Chaos and Canards Take Center Stage

BY PAUL SCHINDLER | There’s little that any reasonable observer could have expected Donald Trump to do in his first days in office that would have eased the anxieties of the estimated three million people — including 400,000 in Midtown — who turned out for Women’s Marches worldwide the day after his inauguration.

But it’s now very clear that the new president had absolutely no interest in even trying.

From a strikingly dark Inaugural Address to a series of stupid fights that reinforce questions about his honesty and that of his team to a burst of policy actions and edicts that reflect a sharp right turn and an autocratic temperament, Trump has proven he intends to bring the chaotic and crude style of his campaign to the presidency.

None of this provides any cause to hope that reason and stability can reign in the worst instincts of this arguably unbalanced man.


With four of his predecessors sitting behind him on the dais at the Inauguration, Trump said, “For too long, a small group in our nation’s capital has reaped the rewards of government while the people have borne the cost.” The barely masked disdain for the former presidents might have been more palatable as a Trumpian populist rallying cry had he not named a cabinet full of billionaires, whose net worth CBS News has estimated at 50 times greater than the cabinet of George W. Bush, the last Republican president.

Trump’s remarks included a stark portrait of American society jarring in its disconnect with the reality on the ground, one that in acknowledging the disadvantages faced by the most economically challenged among us managed to suggest deep pathology in the communities where they live.

“For too many of our citizens, a different reality exists: mothers and children trapped in poverty in our inner cities; rusted out factories scattered like tombstones across the landscape of our nation; an education system flush with cash, but which leaves our young and beautiful students deprived of all knowledge; and the crime and the gangs and the drugs that have stolen too many lives and robbed our country of so much unrealized potential,” the president said. “This American carnage stops right here and stops right now.”

Pivoting to foreign relations, Trump sketched a retreat from America’s traditional global leadership role in favor of a focus on “America First,” a phrase the Anti-Defamation League has urged him to avoid given its genesis in the pre-Pearl Harbor resistance by American anti-Semites to any US role in taking on Hitler’s Germany.

From that unpromising start, Trump moved into a weekend of childish skirmishes over issues like the size of the Inauguration crowd and whether it was a media myth that he was antagonistic toward the intelligence community, which 10 days earlier he had suggested was acting like “Nazi Germany.”

Both he and his press secretary, Sean Spicer, unambiguously lied about the size of the inaugural crowd, and when they were called on it, Kellyanne Conway was dispatched to warn ominously that if the press “keep referring to our press secretary in those types of terms, I think we’re going to have to rethink our relationship here.” Tension between the White House and the media is nothing new, but the president saying that reporters “are among the most dishonest human beings on earth” evidences an unprecedented hostility toward a free press.

By Monday, Trump had moved on to a new canard: his claim, absent any evidence whatsoever, that three to five million “illegal aliens” — his particular obsession — had cast votes against him.
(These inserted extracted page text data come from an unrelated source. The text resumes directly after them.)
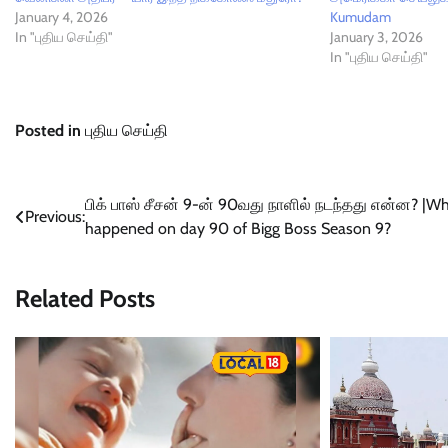
January 4, 2026
Kumudam
In "புதிய செய்தி"
January 3, 2026
In "புதிய செய்தி"
Posted in
புதிய செய்தி
Post
பிக் பாஸ் சீசன் 9-ன் 90வது நாளில் நடந்தது என்ன? |W
Previous:
happened on day 90 of Bigg Boss Season 9?
navigation
Related Posts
His call on Wednesday morning for a “major investigation” into that issue suggested we may once again start hearing about the dire need for cumbersome restrictions on access to the polls, the kind of measures that have tamped down voting in urban communities in the past.

Where the president focused on governing — as opposed to divisive quarreling — the implications were equally troubling. His vague executive order allowing agencies to soft-pedal enforcement of Obama-care provisions threatens to deprive Americans of health care before the Republicans have presented any replacement plan.
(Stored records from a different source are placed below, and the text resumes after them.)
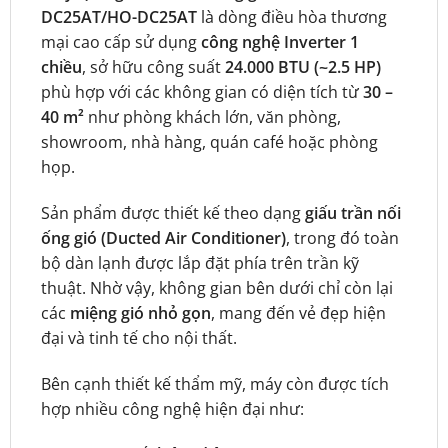
DC25AT/HO-DC25AT
là dòng điều hòa thương
mại cao cấp sử dụng
công nghệ Inverter 1
chiều
, sở hữu công suất
24.000 BTU (~2.5 HP)
phù hợp với các không gian có diện tích từ
30 –
40 m²
như phòng khách lớn, văn phòng,
showroom, nhà hàng, quán café hoặc phòng
họp.
Sản phẩm được thiết kế theo dạng
giấu trần nối
ống gió (Ducted Air Conditioner)
, trong đó toàn
bộ dàn lạnh được lắp đặt phía trên trần kỹ
thuật. Nhờ vậy, không gian bên dưới chỉ còn lại
các
miệng gió nhỏ gọn
, mang đến vẻ đẹp hiện
đại và tinh tế cho nội thất.
Bên cạnh thiết kế thẩm mỹ, máy còn được tích
hợp nhiều công nghệ hiện đại như:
With executive orders issued or expected within days on diverting money to start work on the southern border wall — Trump insists we’ll be reimbursed by Mexco — on stripping government funding from sanctuary cities, and on reducing entry into the US by refugees and residents from some Muslim-majority countries, the president is making good on the anti-immigrant fearmongering he and his crowds relished on the campaign trail.

The gag order on recipients of US aid overseas providing counseling on abortion will not merely eliminate discussion of that option from the services provided to poor women around the globe, more importantly it will thin the ranks of groups qualified to offer any kind of sexual health services, including prenatal care, contraceptive alternatives, and HIV/ AIDS prevention and treatment. People will die as a result of this move.

The scrubbing of issues from climate change to LGBTQ rights from the White House website signals that the right-wing zealots who have dominated his early appointments enjoy the upper hand in the new administration. His reversal of President Barack Obama’s actions on the Keystone and Dakota Access pipelines represents the first victory for Scott Pruitt, Trump’s climate science-denying nominee to lead the Environmental Protection Agency, where new restrictions placed on employees who previously communicated with the public have raised concerns about a gag order there as well. Americans are being warned not to trust the media. Are we now no longer going to be hearing from our government climate scientists?

This is a dispiriting, though hardly surprising start. Each new day is likely to bring fresh bad news, and we should all mark next Thursday, in particular, on our calendar. That’s when the president will announce his choice to replace the late Supreme Court Justice Antonin Scalia.